My fear of elevators consumed me, I walked up seven flights of stairs in active labor.
When I first found out I was pregnant, my best friend and I was at her home back in 2011 just joking around and, she wanted to go get a pregnancy test for herself. We went to the store still laughing and joking, get the pregnancy tests and headed back to her house. She takes her test and she is negative, she had two more tests so, I decided to take one, just messing around I knew for sure I wasn’t expecting but boy was I wrong. That day my life changed…
I walk out of the bathroom, shocked, confused and scared of what my mom and family will think. I went home and hide all day, it took me 5 1/2 weeks before I told my mother that I was having a baby. She reacted as any mother would, she was disappointed for a while but she eventually embraced the thought of being a grandma.
Being pregnant for the first time, I was expecting the worse, heartburn, huge belly, back pain, and frequent bathroom breaks. What I was really nervous about was the morning sickness, I don’t know one person that actually enjoy being face down in the toilet, especially pregnant with weak bladders. Luckily for me, I didn’t experience a lot of morning sickness but when I did, I learned ways to help ease the symptom. I talk more about that in Morning sickness is Rude. 9 months went by so fast any day now my sweet angel can bless us with her presence.

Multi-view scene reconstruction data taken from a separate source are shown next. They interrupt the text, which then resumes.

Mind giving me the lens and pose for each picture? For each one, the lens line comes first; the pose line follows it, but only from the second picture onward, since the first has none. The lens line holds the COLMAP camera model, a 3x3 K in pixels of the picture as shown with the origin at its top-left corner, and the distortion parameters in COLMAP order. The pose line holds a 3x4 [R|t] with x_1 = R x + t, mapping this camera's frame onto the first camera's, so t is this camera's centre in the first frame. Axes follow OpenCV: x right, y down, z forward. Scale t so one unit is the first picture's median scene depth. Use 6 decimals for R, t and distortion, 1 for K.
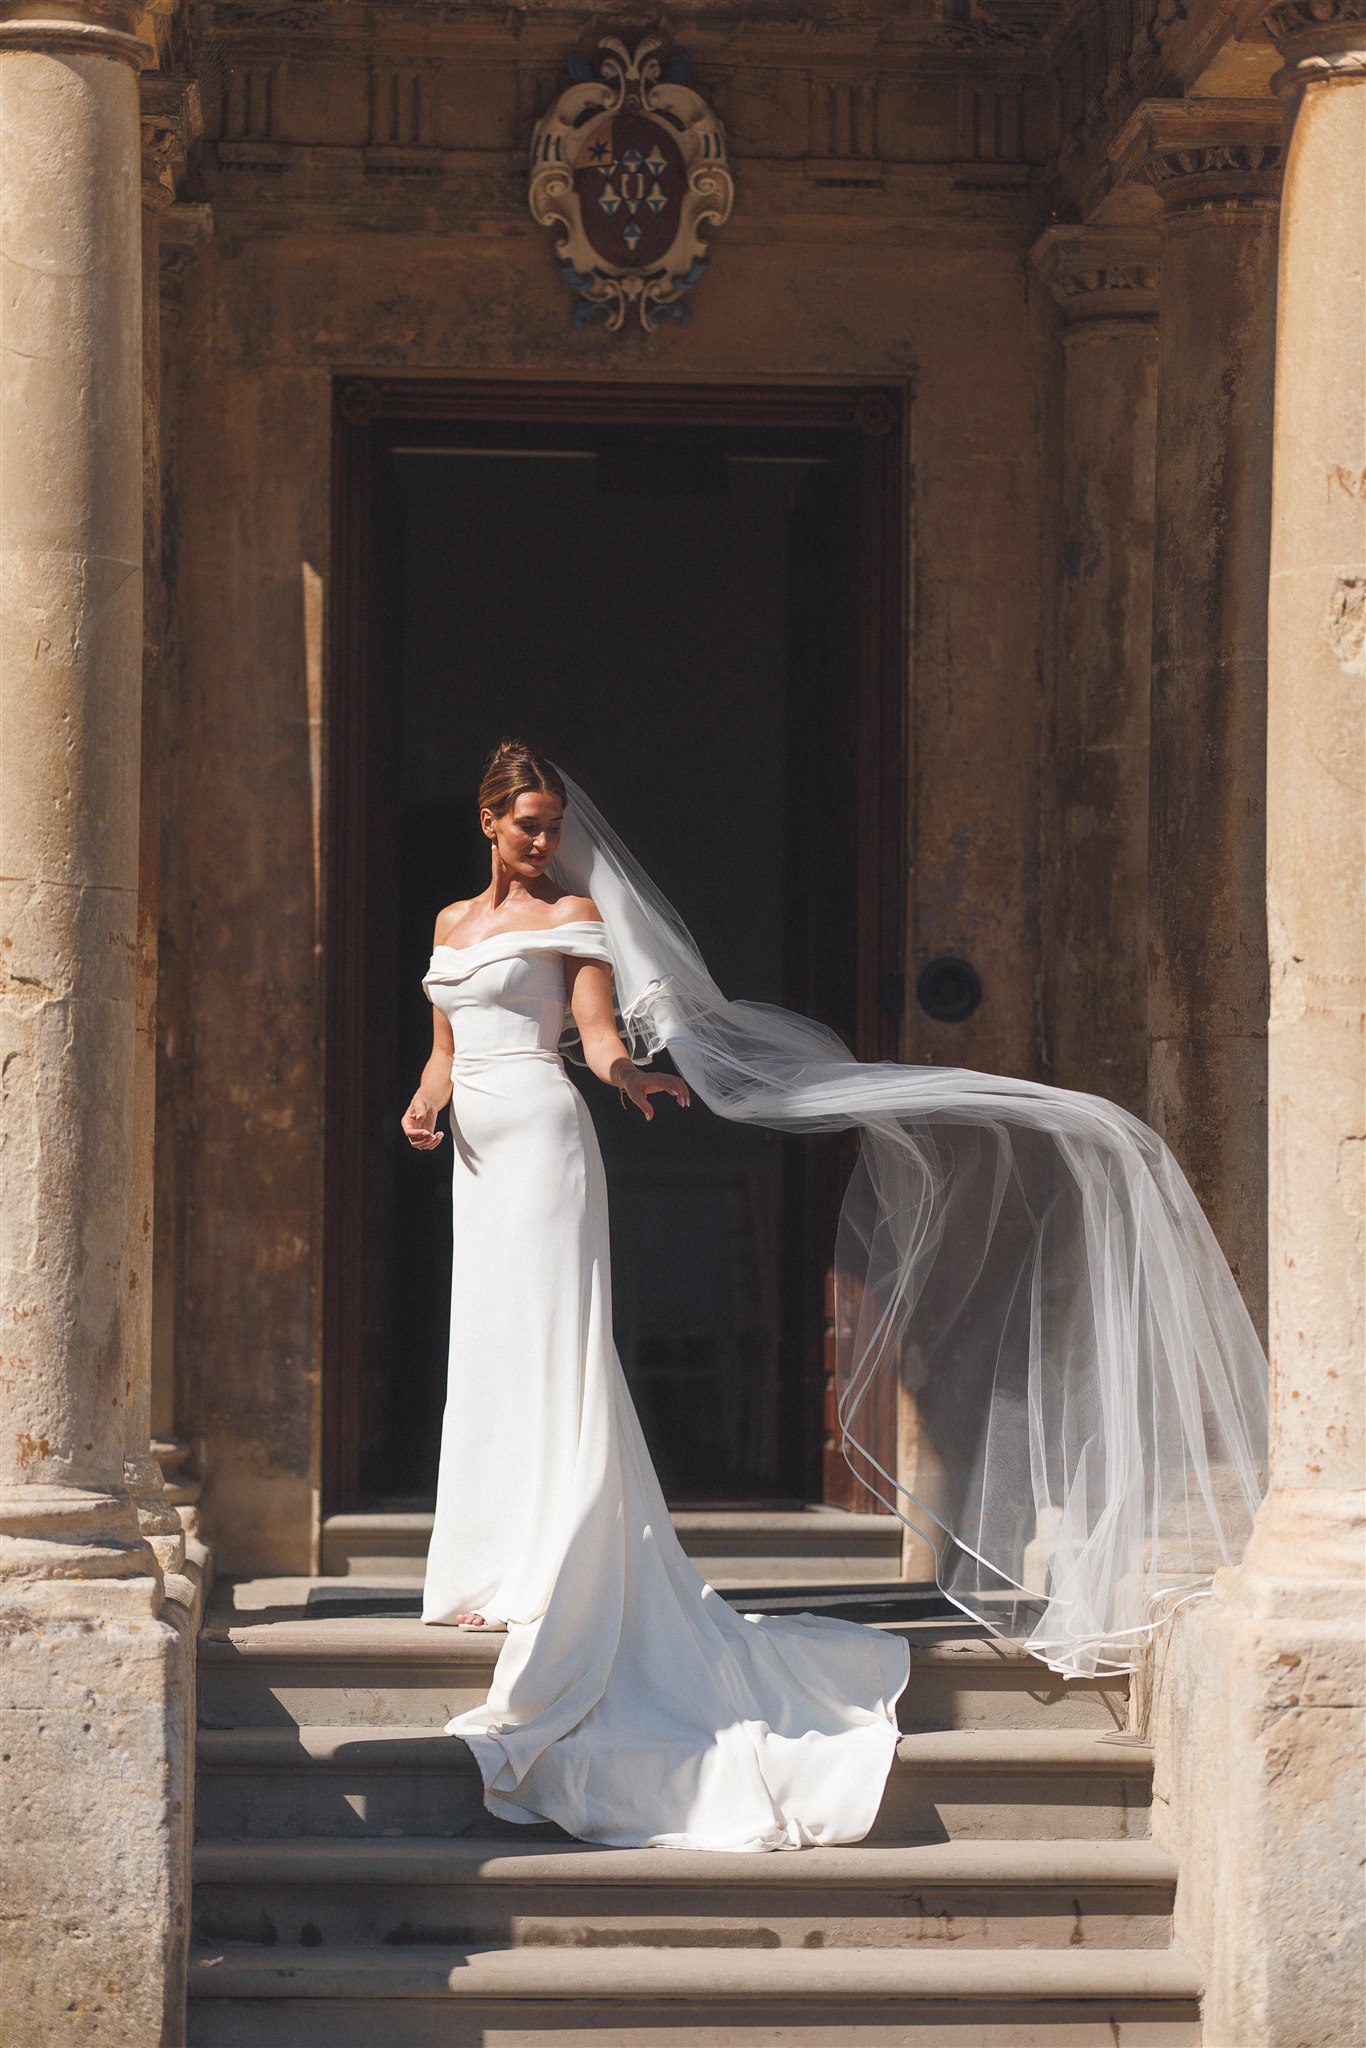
lens RADIAL K [[5259.4, 0, 678.8], [0, 5259.4, 1025.0], [0, 0, 1]] dist [-0.032837, 0.000000]
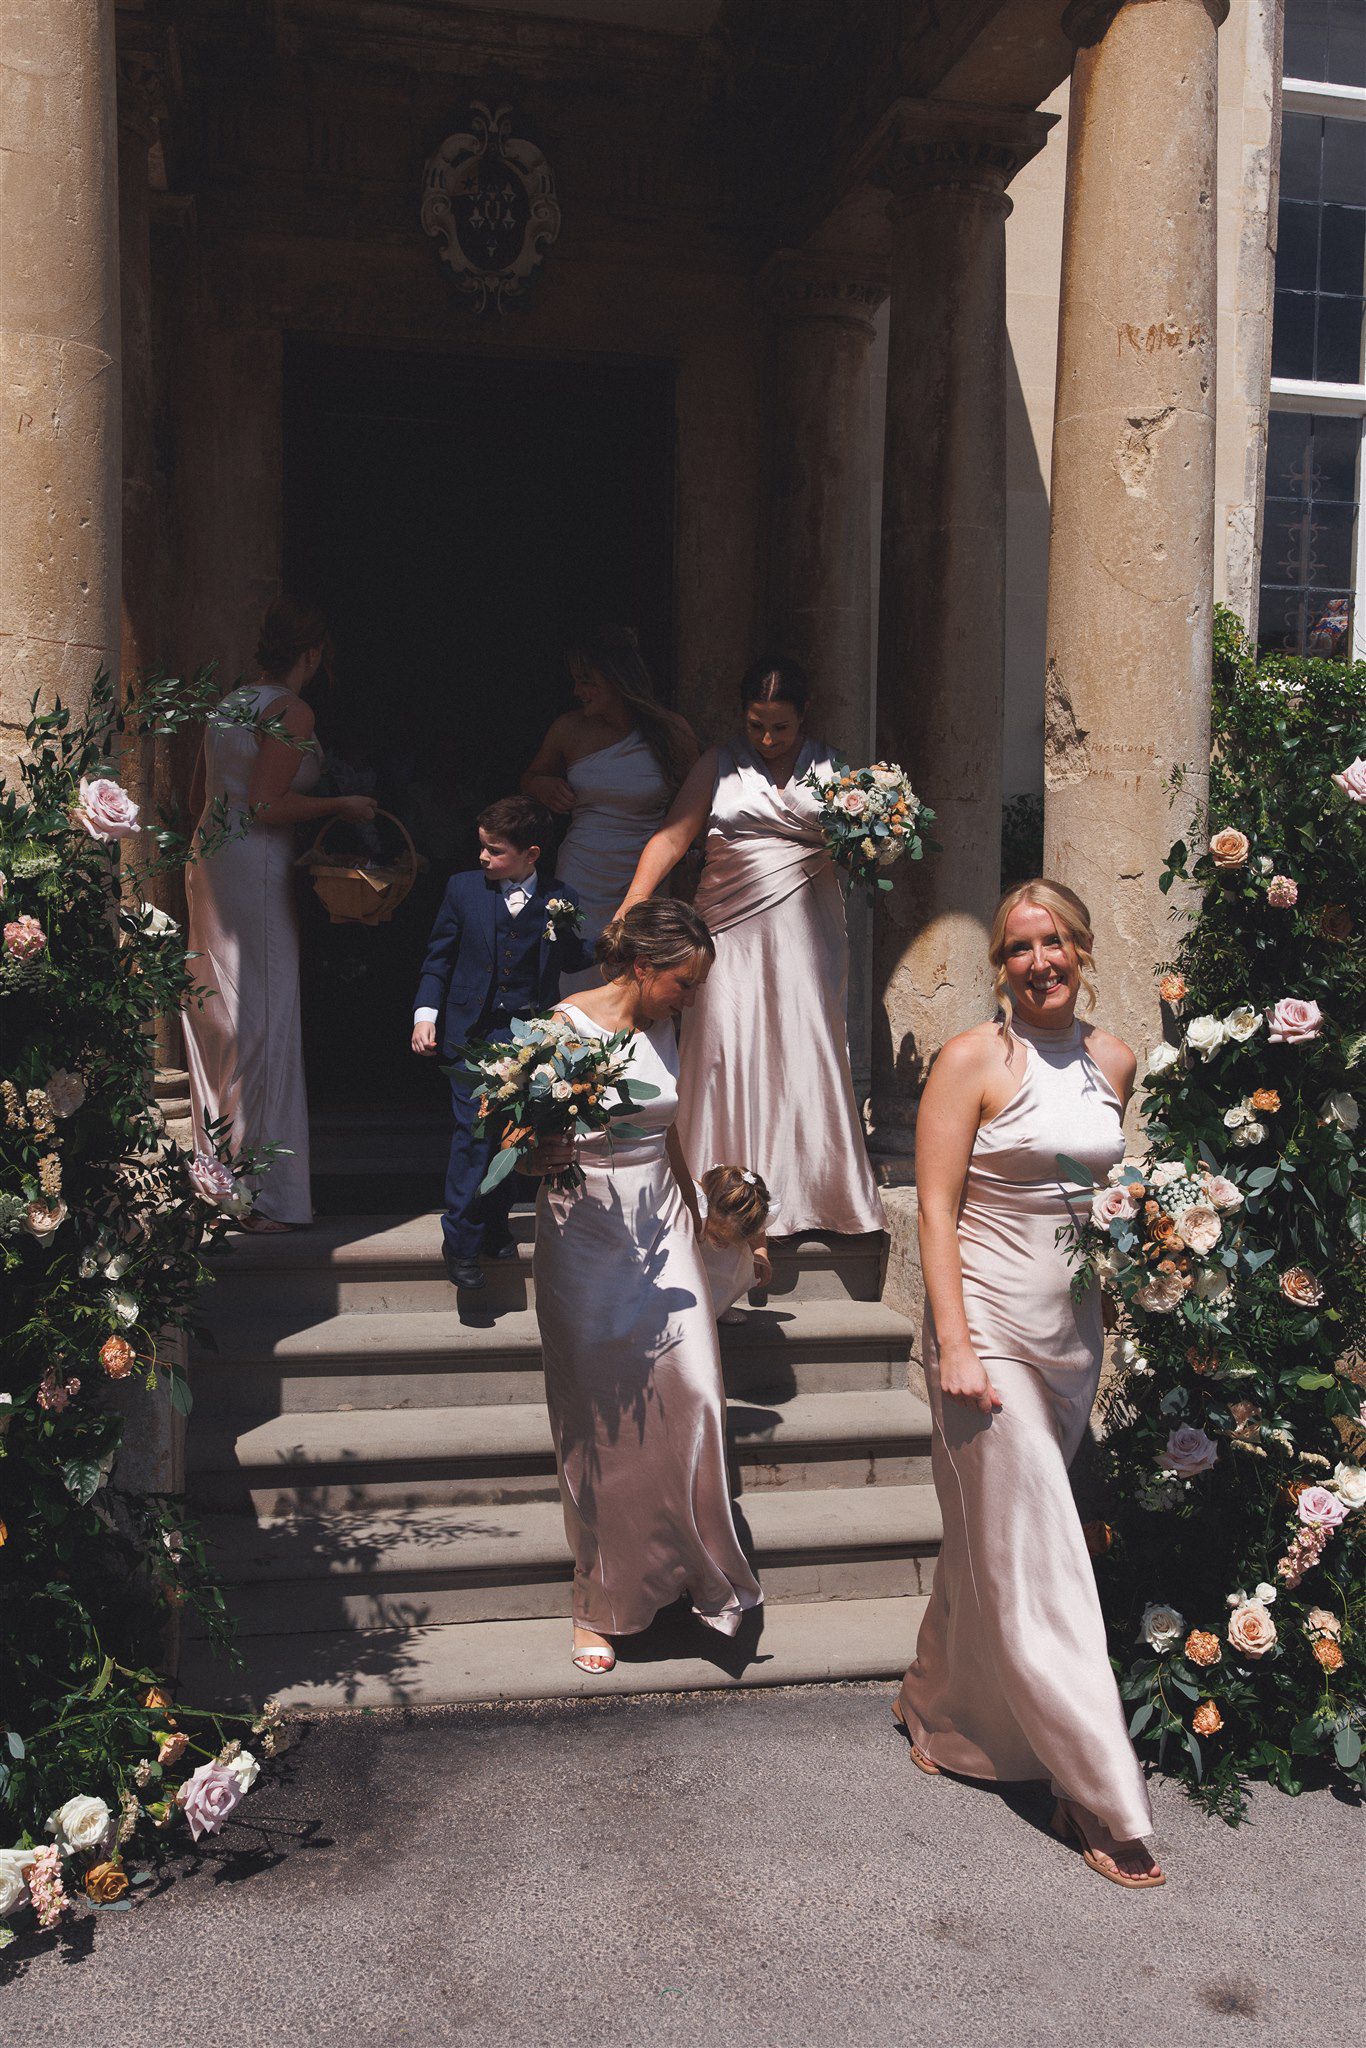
lens RADIAL K [[1938.5, 0, 676.9], [0, 1938.5, 1025.7], [0, 0, 1]] dist [-0.007277, 0.000000]
pose [[0.990559, -0.002890, 0.137058, -0.038468], [-0.011853, 0.994228, 0.106634, 0.008397], [-0.136575, -0.107252, 0.984807, 0.525071]]
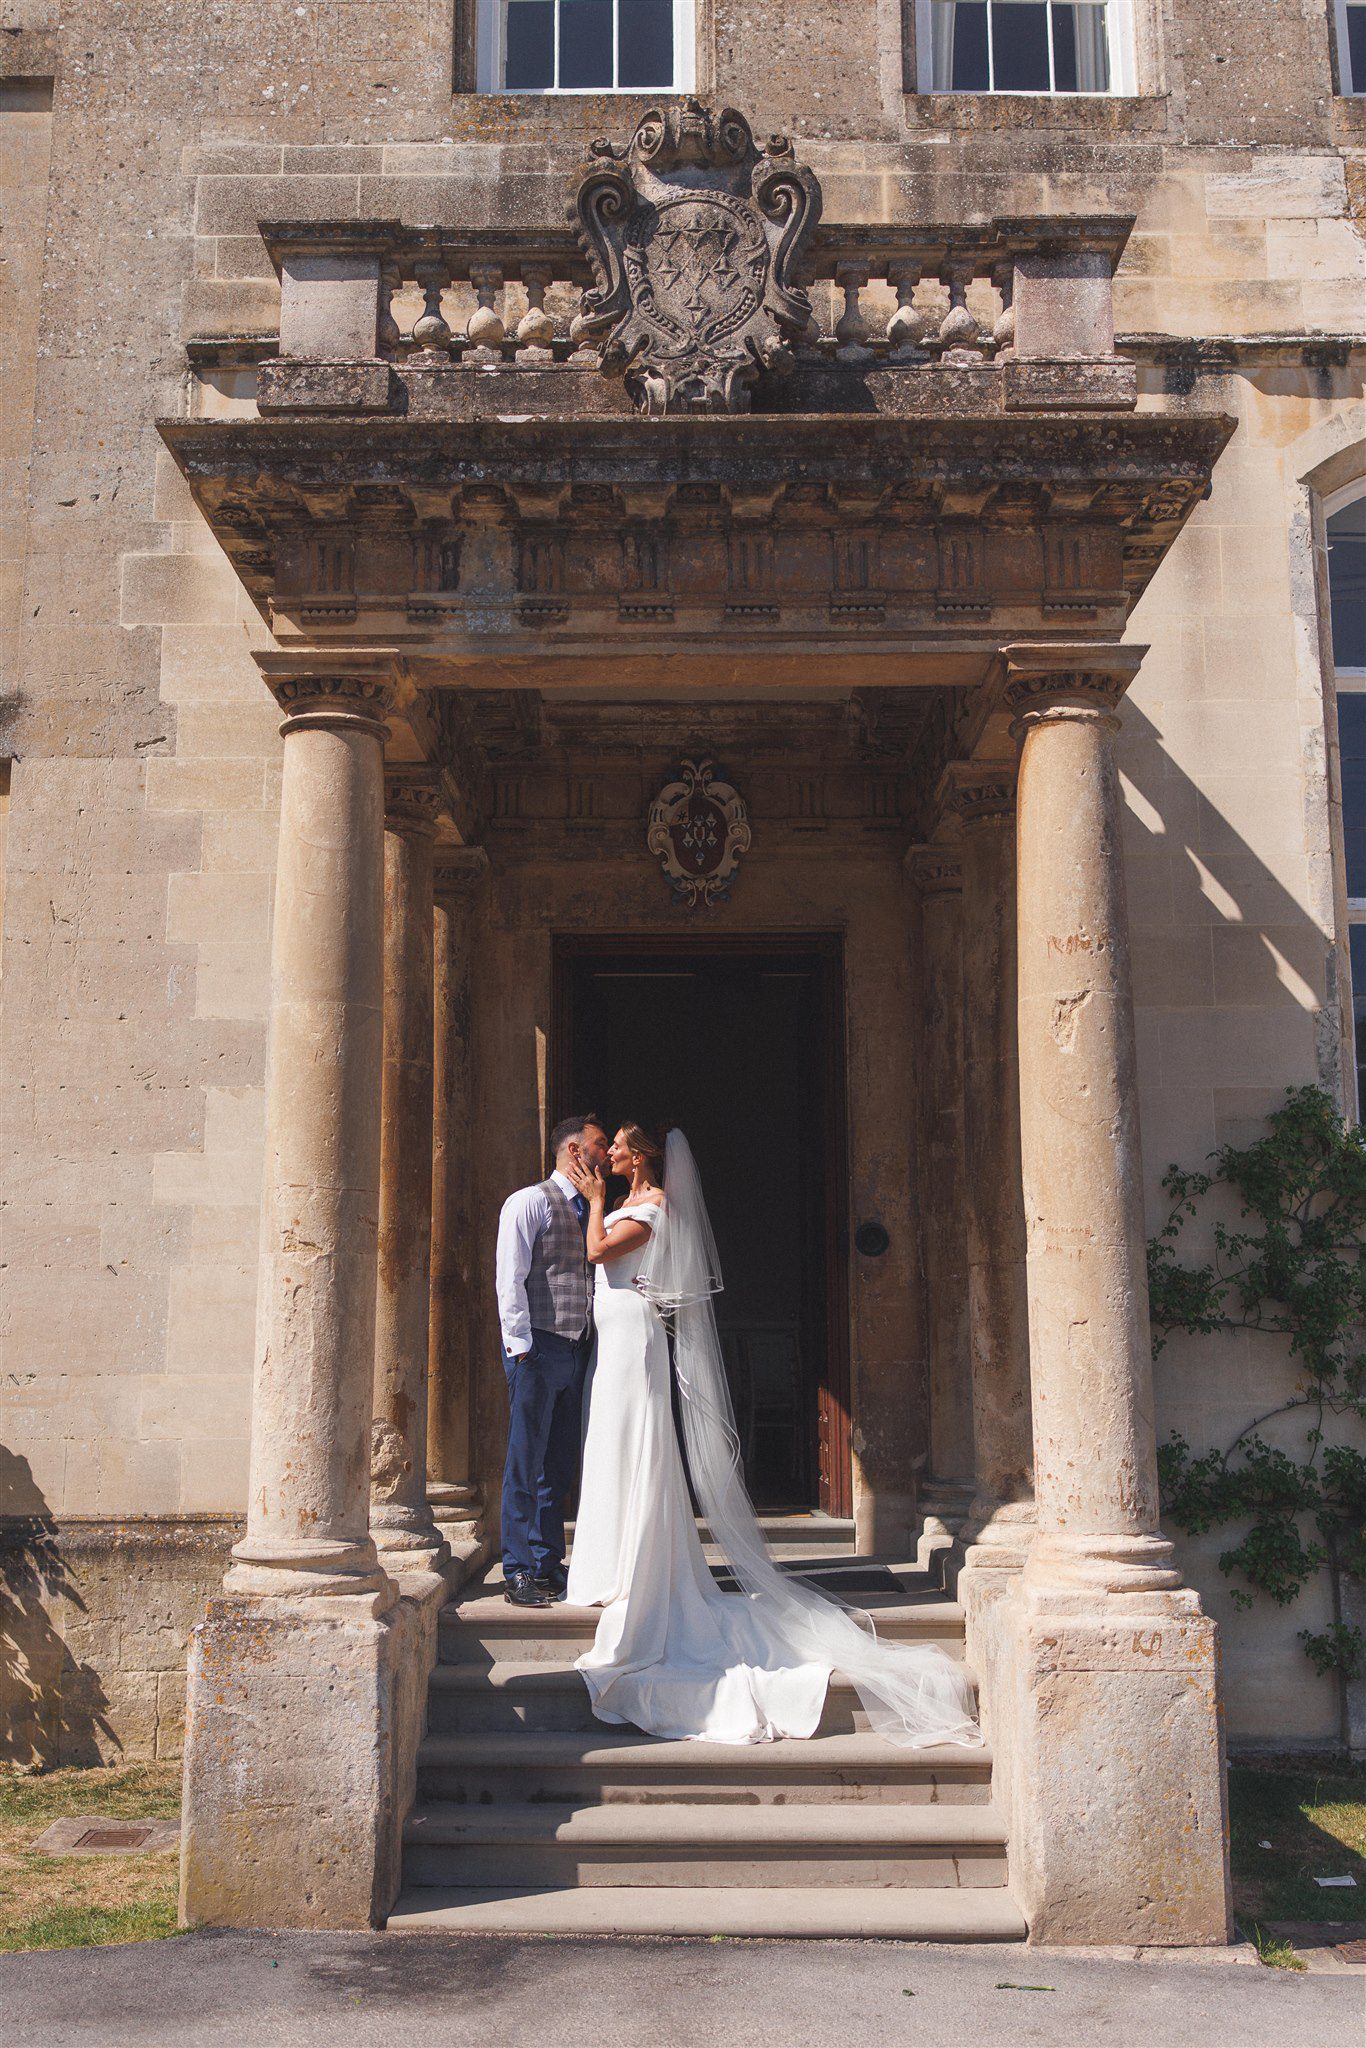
lens RADIAL K [[1996.5, 0, 684.4], [0, 1996.5, 1010.6], [0, 0, 1]] dist [-0.001829, 0.000000]
pose [[0.996476, -0.026187, -0.079690, 0.052027], [0.016313, 0.992380, -0.122127, -0.002044], [0.082281, 0.120397, 0.989310, 0.314377]]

I was scheduled to be induced June 29th and the closer it was getting the more nervous I was becoming. I was having Braxton hicks contractions (false contractions, but still uncomfortable) and was sure I was in real labor for two weeks straight. A week before I was due for induction, I was feeling so much pain and pressure, I didn’t think it was actual labor ’cause I was looking for my water to break (like on TV) water gushing all on the floor like pee. Nope, didn’t have that. So, I went on with my day still in pain, soaking in the tub every hour trying to ease what I thought was Braxton hicks.
Around 5 or 6 I just couldn’t take the pain anymore and told my mom about the pain I was in. She knew I was in labor, I was still in denial I wasn’t ready, I wasn’t ready to be a mother (should have thought about that before having unprotected sex), my mother said. We got to the hospital and did the usual paperwork and time came to get on the scary elevator. (I have anxiety attacks being near one.) My fear of elevators consumed me and I walked up seven flights of stairs in active labor.
When I finally reached the L&D and got settled in the nurse came in, checked me and said “I see her head, she’s ready to come now” wait, what? I just got here, let me breathe, again I’m not ready. My precious baby said “Ready or not mommy, here I come” after pushing three good times my daughter finally arrived. Weight 5 pounds and 6 ounces. I couldn’t believe what I just experienced, this was nothing like TV, all the pain I was feeling immediately went away when my daughter made her entrance into the world. My life was never the same, no more late nights out, no more thinking about myself, I had a whole little person who needed me and they needed me now.